= William Dance =

English pianist and violinist (1755–1840)

William Dance (20 December 1755 – 5 June 1840) was an English pianist and violinist.

==Life==
William Dance was the grandson of the architect George Dance (c.1694–1768). His father was the actor James Dance (1721–1774) and his mother may have been James' wife Elizabeth or the actress Mrs Love. He was born on 20 December 1755 in London, England, UK.

Dance studied the piano under Theodore Aylward the elder (1730–1801) and the violin under Charles Frederick Baumgarten. He later studied with the renowned Felice Giardini.

Dance played violin in the orchestra at the Theatre Royal, Drury Lane from 1771 to 1774 and in the King's Theatre orchestra 1775–1793.

He was lead violinist at the Haymarket Theatre during the summer seasons (1784–90) and at the Handel commemoration in Westminster Abbey in 1790. Dance was not regarded as a soloist on the violin, however William Thomas Parke praised his "great taste and execution" on the piano.

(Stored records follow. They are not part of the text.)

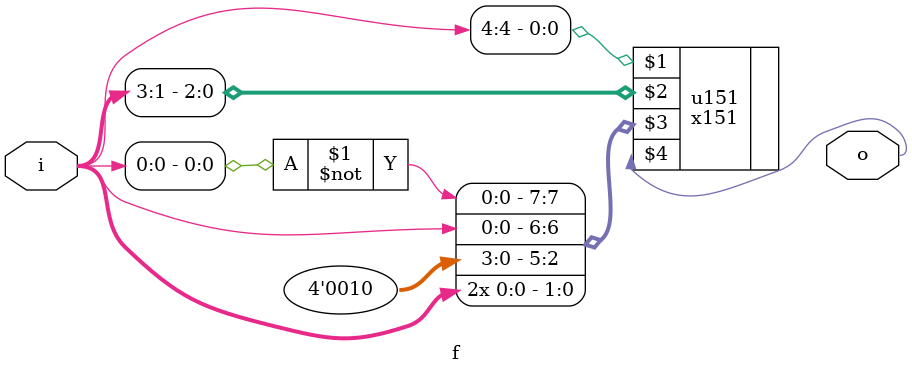
<source format=v>
`timescale 1ns / 1ps


//module dsbjq_x151(i1,i2,i3,i4,o);
//    input i1=0,i2=0,i3=0,i4=0;
//    output o;
//    reg d=8'b10000000;
//    always @(i4) d=d|i4<<3|i4<<6;
//    x151 u151(.en_l(0),.a({i1,i2,i3}),.d(d),.y(o),.y_l());
//endmodule
//    assign temp1=i[3:1];
//    assign temp2=(8'b10000000)|(i[0]<<3)|(i[0]<<6);

//module dsbjq4_x151(input [3:0]i,output o);
//    x151 u151(0,i[3:1],8'b10000000|i[0]<<3|i[0]<<5|i[0]<<6,o,);
//endmodule

module f(input [4:0]i,output o);
    x151 u151(i[4],i[3:1],{~i[0],i[0],4'd2,{2{i[0]}}},o,);
endmodule
</source>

Around 1800 he gave up public performances and became a notable teacher of music in London.

In 1813 Dance proposed a meeting that led to the foundation of the Philharmonic Society. He became a director and the treasurer of the society until his death.

Around 1812 he noticed Michael Faraday, then a bright but unknown young assistant at a Southwark bookshop who was interested in self-improvement and science. Dance mentored him by providing tickets for him to attend lectures at the Royal Institution.

==Published works==
- Six Lessons for the Harpsichord or Piano-Forte, dated about 1780
- Several later editions, songs, preludes, fantasias, variations, and numerous piano sonatas, including op. 4 (1805).